### DETTAGLI DEL COMPITO
Riporti senza alcuna modifica il passo dell'estratto sulla corrispondenza tra Ferrari e Conforti, cominciando da "Parma, 22 maggio" e proseguendo fino a "che desiderava parlarmi.".

### ESTRATTO FORNITO
^^^^^^^^
La corrispondenza tra il cardinal Ferrari e monsignor Conforti


Della corrispondenza Ferrari-Conforti riportiamo solo cinque lettere che si riferiscono a due momenti drammatici della vita del Conforti: la sua nomina ad arcivescovo di Ravenna e le sue dimissioni da quella sede per motivi di salute



Guido Maria Conforti, arcivescovo di Ravenna [© Missionari Saveriani]

Guido Maria Conforti, arcivescovo di Ravenna [© Missionari Saveriani]

 

Nomina a Ravenna

 

Conforti aveva fondato a Parma nel 1895 l’Istituto emiliano per le missioni estere, che sarebbe diventato congregazione religiosa tre anni dopo. Il vescovo di Parma lo aveva nominato vicario generale della diocesi di Parma fin dal 1895. Il 16 maggio 1902 si recò a Roma, chiamato dal papa Leone XIII che gli comunicò di averlo nominato arcivescovo di Ravenna. Nella lettera al cardinal Ferrari, Conforti racconta l’evento ed esprime il suo sgomento per tale nomina. Accetta in obbedienza al Papa, nella convinzione di fare la volontà di Dio. Non manca un’espressione di velato rimprovero a chi ha contribuito alla sua nomina. L’allusione al cardinal Ferrari è evidente.

Nella lettera di risposta del cardinale appare la grande stima che egli aveva del Conforti.

 

 

Monsignor Conforti al cardinal Ferrari

 

Parma, 22 maggio 1902

 

Eminenza,

è con l’animo agitato da mille affetti e sentimenti e non senza confusione che questa volta m’induco a scrivere a V. E. a cui nulla ho mai potuto celare di ciò che in qualche modo mi riguardasse.

Mercoledì ultimo scorso, venivo chiamato a Roma a mezzo di pressante lettera, e tosto messomi in viaggio a quella volta, il giorno appresso vi giungevo e mi presentavo, circa alle ore 10, al prelato il quale con grande mia sorpresa mi invitava in Vaticano per le 18 del giorno stesso per essere ricevuto in udienza dal Santo Padre che desiderava parlarmi.
^^^^^^^^
### DATI FORNITI
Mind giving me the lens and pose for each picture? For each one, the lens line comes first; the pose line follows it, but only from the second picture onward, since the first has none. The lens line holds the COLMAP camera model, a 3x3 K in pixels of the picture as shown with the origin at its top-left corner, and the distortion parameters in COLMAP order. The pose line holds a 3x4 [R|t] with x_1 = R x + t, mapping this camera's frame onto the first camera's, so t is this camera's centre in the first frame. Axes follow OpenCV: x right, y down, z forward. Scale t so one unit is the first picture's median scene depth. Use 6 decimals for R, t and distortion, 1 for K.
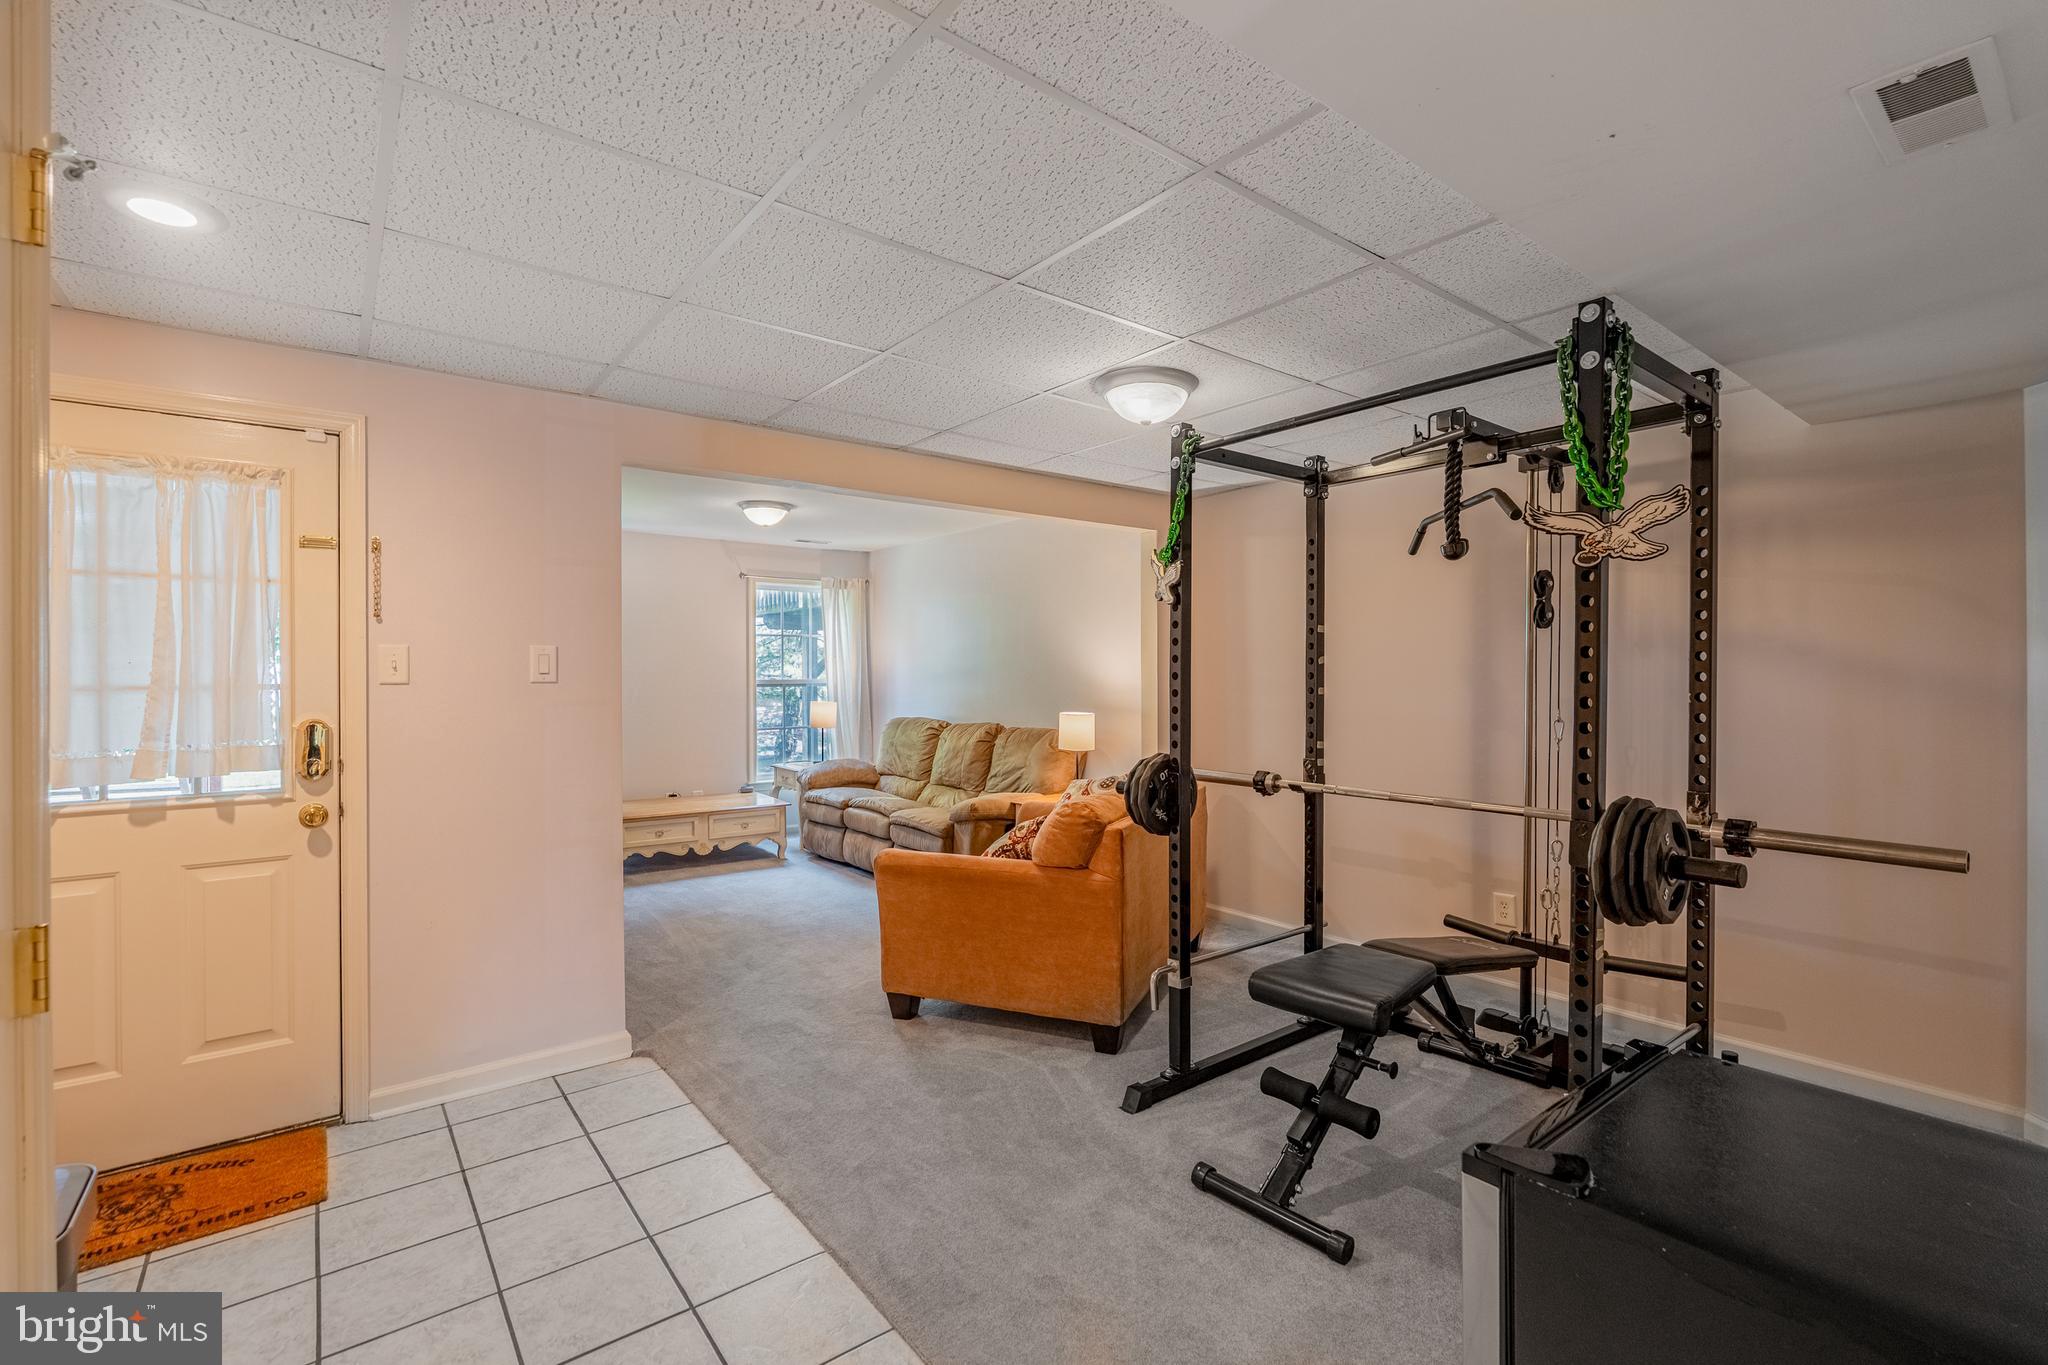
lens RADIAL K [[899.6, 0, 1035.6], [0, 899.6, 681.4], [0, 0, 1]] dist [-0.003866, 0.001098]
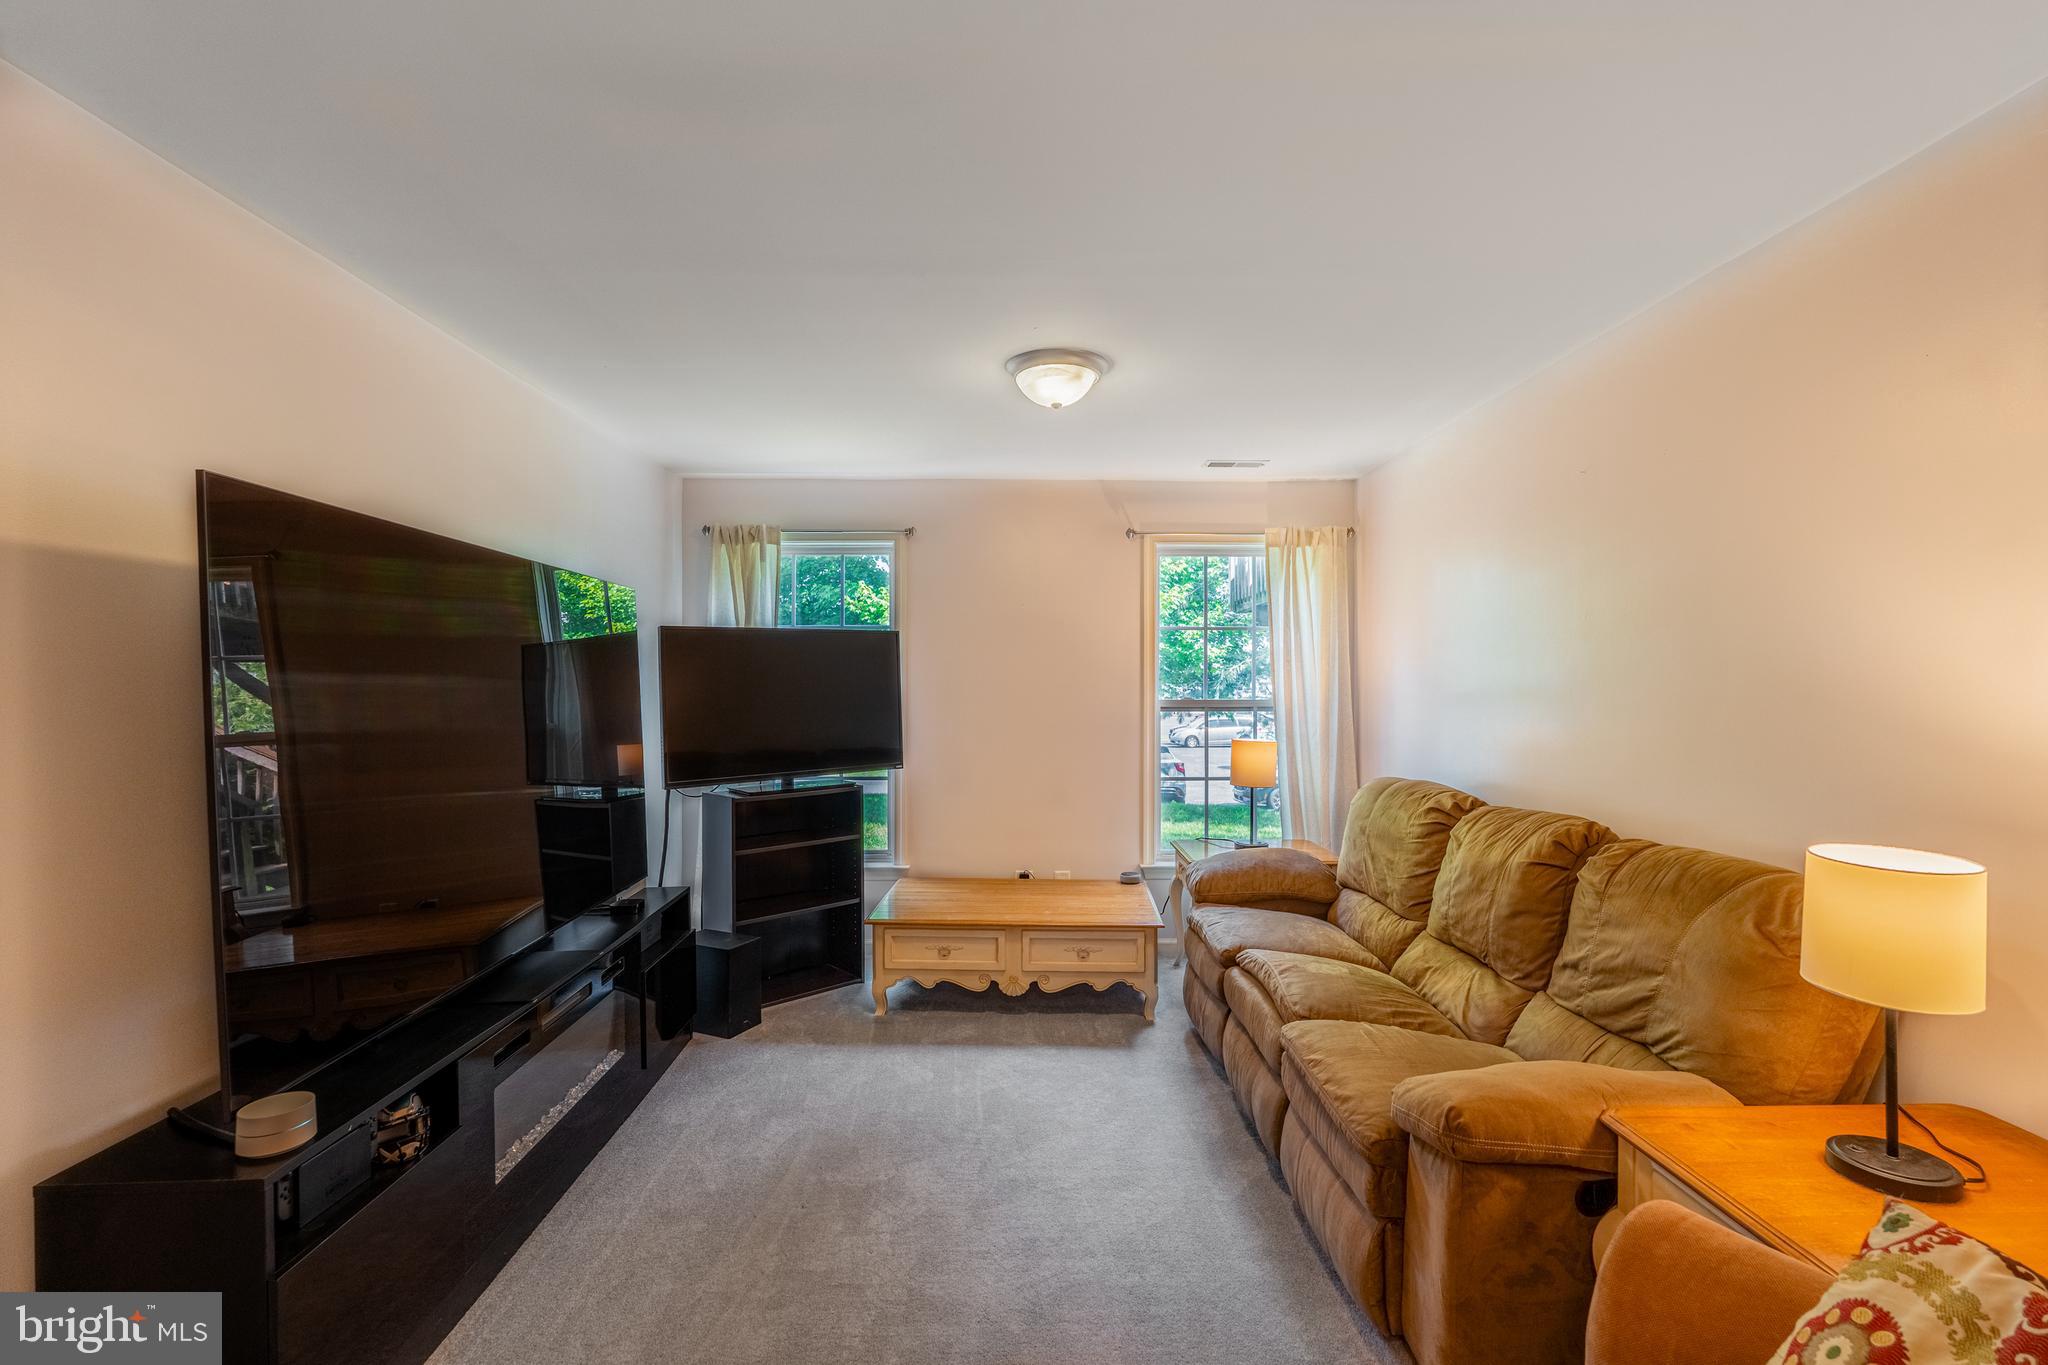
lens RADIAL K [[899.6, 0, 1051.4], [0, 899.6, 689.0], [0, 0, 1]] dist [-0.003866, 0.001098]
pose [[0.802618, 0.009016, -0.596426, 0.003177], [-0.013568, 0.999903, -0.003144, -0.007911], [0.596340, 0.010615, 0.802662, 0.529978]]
^^^^^^^^
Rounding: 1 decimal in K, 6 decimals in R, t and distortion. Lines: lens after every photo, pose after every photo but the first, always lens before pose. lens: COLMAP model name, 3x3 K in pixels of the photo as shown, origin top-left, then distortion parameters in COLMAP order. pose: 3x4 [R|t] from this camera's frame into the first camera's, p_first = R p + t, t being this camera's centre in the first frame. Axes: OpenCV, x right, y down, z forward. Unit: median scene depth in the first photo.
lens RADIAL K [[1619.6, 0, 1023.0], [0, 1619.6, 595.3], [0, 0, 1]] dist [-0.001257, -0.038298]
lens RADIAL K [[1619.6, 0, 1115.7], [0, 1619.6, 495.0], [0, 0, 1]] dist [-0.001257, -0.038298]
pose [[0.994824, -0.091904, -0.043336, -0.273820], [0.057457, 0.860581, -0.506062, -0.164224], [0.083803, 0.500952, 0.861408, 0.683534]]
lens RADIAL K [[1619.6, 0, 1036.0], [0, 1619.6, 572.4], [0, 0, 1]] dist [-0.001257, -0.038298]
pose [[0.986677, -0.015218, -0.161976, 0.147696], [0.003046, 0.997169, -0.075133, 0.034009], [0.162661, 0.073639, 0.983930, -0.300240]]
^^^^^^^^
### RISPOSTA
Parma, 22 maggio 1902

 

Eminenza,

è con l’animo agitato da mille affetti e sentimenti e non senza confusione che questa volta m’induco a scrivere a V. E. a cui nulla ho mai potuto celare di ciò che in qualche modo mi riguardasse.

Mercoledì ultimo scorso, venivo chiamato a Roma a mezzo di pressante lettera, e tosto messomi in viaggio a quella volta, il giorno appresso vi giungevo e mi presentavo, circa alle ore 10, al prelato il quale con grande mia sorpresa mi invitava in Vaticano per le 18 del giorno stesso per essere ricevuto in udienza dal Santo Padre che desiderava parlarmi.